Ricordi sonori alla rinfusa – di Stefania Bonanni

Ricordi alla rinfusa che si intrecciano e rincorrono, popolando ore lunghe e silenziose.
Tornano in mente persone e cose, dimensioni diverse.
Cose colorate, ricordi di vestiti allora alla moda. Fatti di stoffe lisce e scivolose, o di lane ricamate con fiori gonfi al tatto. A occhi chiusi si indovinavano i fiorellini su quelle che sarebbero diventate vestine di cotone abbottonate davanti, o i fiori damascati su tailleur da festa grossa. Ricordi tappezzati di colori, trama di stoffe, ma anche di rumori.
Di quello prodotto da quelle forbicione che la Maria impugnava infilando il pollice nell’occhiello di sinistra, e poi stringendo con il palmo intero della mano, quando affondavano nella stoffa inseguendo le tracce morbide ed un po’ sfumate del gesso bianco. Facevano un suono secco e poi scivolato, ogni tanto il metallo delle forbici inciampava sul tavolo, come a dare il tempo, per il resto era un rumore frusciante, scivolante, scivoloso, sciacquato. La sarta come lo scultore, a dar vita a quello che prima di lei non esisteva, tirando fuori abiti su misura da materia piana e senza dimensione.

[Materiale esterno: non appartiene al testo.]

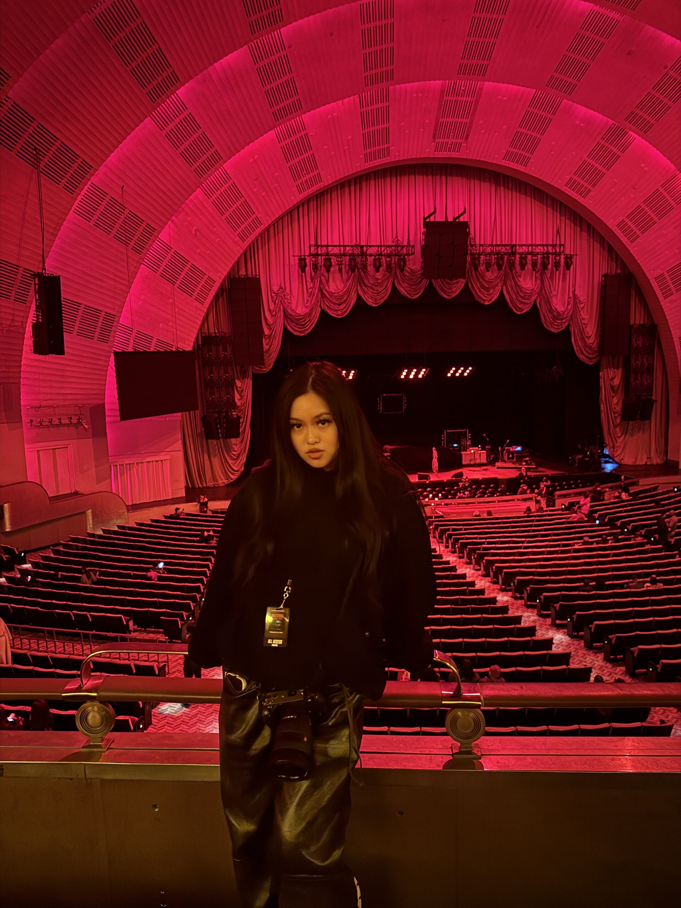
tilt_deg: -8.3
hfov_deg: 56.8
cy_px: 454
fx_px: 630
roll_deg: +1.7
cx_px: 340
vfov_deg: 71.6
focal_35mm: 24
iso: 1600
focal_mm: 6.76
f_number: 1.78
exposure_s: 1/15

Poi, lunghe gugliate approssimavano quello che sarebbe diventato vestito perfetto e le punte d’argento di migliaia di spilli stringevano, per dare l’idea, senza presunzione definitiva. La Maria teneva gli spilli dentro una scatolina grigia di metallo e quando cascavano si spargevano brillando sul pavimento di mattoni rossi, con un bisbiglio vivace, simile al ghiaccio che si spacca, un crepitio allegro e punteggiato, croccante. Quando li appuntava addosso, durante le prove, li teneva tra le labbra, gli spilli. Per questo non mi hanno mai molto stupito fachiri e mangiafuoco. La Maria si, era stupefacente. Mi sono chiesta spesso cosa sarebbe successo se le fosse venuto un colpo di tosse. Ma non è mai accaduto. Non durante le prove alle quali ho assistito io.
Prove segrete, super segrete. Solo la sarta conosceva le misure di signore che neanche dal dottore restavano in sottoveste.
Poi, il vestito arrivava a casa. Un pacco ricoperto di carta velina bianca, fermata anche quella da spilli, ma non stretto, tutto rimaneva gonfio, con la carta fine che lasciava entrare aria e che dava l’idea che dovesse essere delicato e leggero anche il gesto di chi apriva il pacco.
La carta parlava, scricchiolava, emetteva dei piccolissimi gemiti striduli ma gioiosi. Apriva la strada allo stupore della scoperta del vestito nuovo. Profumava anche, quella carta velina. Forse era il borotalco che stava nella scatolina degli spilli, perché non arruginissero.
Forse l’attesa, lo stupore, la gioia, profumavano. E suonavano a festa.